2010 Georgia Code
TITLE 14 - CORPORATIONS, PARTNERSHIPS, AND ASSOCIATIONS
CHAPTER 8 - PARTNERSHIPS
§ 14-8-45 - Certificate of authority requirement for foreign limited liability partnerships; contents of application for certificate; activities not constituting transacting business in state
. Certificate of authority requirement for foreign limited liability partnerships; contents of application for certificate; activities not constituting transacting business in state
(a) A foreign limited liability partnership transacting business in this state shall procure a certificate of authority to do so from the Secretary of State. In order to procure a certificate of authority to transact business in this state, a foreign limited liability partnership shall submit to the Secretary of State an application for a certificate of authority as a foreign limited liability partnership, signed by a person duly authorized to sign such instruments by the laws of the jurisdiction under which the foreign limited liability partnership is organized, setting forth:
(1) The name of the foreign limited liability partnership and, if different, the name under which it proposes to qualify and transact business in this state;
(2) The name of the jurisdiction under whose laws it is organized;
(3) Its date of organization and period of duration;
(4) The street address and county of its registered office in this state and the name of its registered agent at that office;
(5) A statement that the Secretary of State is appointed the agent of the foreign limited liability partnership for service of process if no agent has been appointed under subsection (a) of Code Section 14-8-46
or, if appointed, the agent's authority has been revoked or the agent cannot be found or served by the exercise of reasonable diligence;
(6) The address of the office required to be maintained in the jurisdiction of its organization by the laws of that jurisdiction or, if no such office is required, its principal office;
(7) The address of the office at which is kept a list of the names and addresses of its partners, together with an undertaking by it to keep those records until its registration in this state is canceled or revoked; and
(8) The name and a business address of a partner who has substantial responsibility for managing its business activities.

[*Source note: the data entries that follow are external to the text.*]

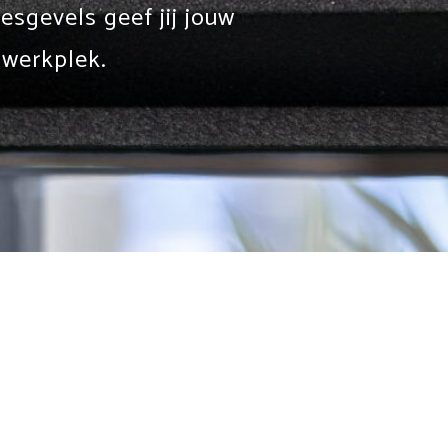
sgevels geef jij jouw
 werkplek.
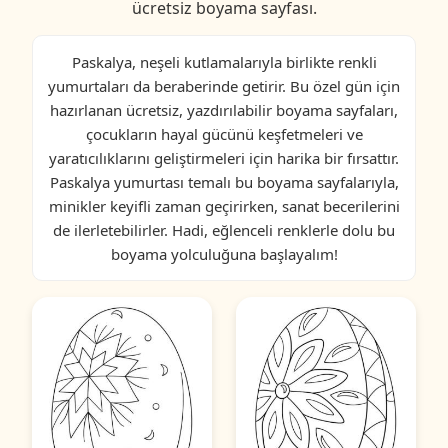
ücretsiz boyama sayfası.
Paskalya, neşeli kutlamalarıyla birlikte renkli
yumurtaları da beraberinde getirir. Bu özel gün için
hazırlanan ücretsiz, yazdırılabilir boyama sayfaları,
çocukların hayal gücünü keşfetmeleri ve
yaratıcılıklarını geliştirmeleri için harika bir fırsattır.
Paskalya yumurtası temalı bu boyama sayfalarıyla,
minikler keyifli zaman geçirirken, sanat becerilerini
de ilerletebilirler. Hadi, eğlenceli renklerle dolu bu
boyama yolculuğuna başlayalım!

(b) Without excluding other activities which may not constitute transacting business in this state, a foreign limited liability partnership shall not be considered to be transacting business in this state, for the purpose of qualification under this chapter, solely by reason of carrying on in this state any one or more of the following activities:
(1) Maintaining or defending any action or administrative or arbitration proceeding or effecting the settlement thereof or the settlement of claims or disputes;
(2) Holding meetings of its partners or carrying on other activities concerning its internal affairs;
(3) Maintaining bank accounts, share accounts in savings and loan associations, custodial or agency arrangements with a bank or trust partnership, or stock or bond brokerage accounts;
(4) Maintaining offices or agencies for the transfer, exchange, and registration of partnership interests in it or appointing and maintaining trustees or depositaries with relation to such interests;
(5) Effecting sales through independent contractors;
(6) Soliciting or procuring orders, whether by mail or through employees or agents or otherwise, where such orders require acceptance outside this state before becoming binding contracts and where such contracts do not involve any local performance other than delivery and installation;
(7) Making loans or creating or acquiring evidences of debt, mortgages, or liens on real or personal property or recording the same;
(8) Securing or collecting debts or enforcing any rights in property securing the same;
(9) Effecting transactions in interstate or foreign commerce;
(10) Owning or controlling another entity organized under the laws of, or transacting business within, this state;
(11) Conducting an isolated transaction not in the course of a number of repeated transactions of like nature; or
(12) Serving as trustee, executor, administrator, or guardian or, in like fiduciary capacity, where permitted so to serve by the laws of this state.
(c) The list of activities in subsection (b) of this Code section is not exhaustive.
(d) This Code section shall not be deemed to establish a standard for activities that may subject a foreign limited liability partnership to taxation or to service of process under any of the laws of this state.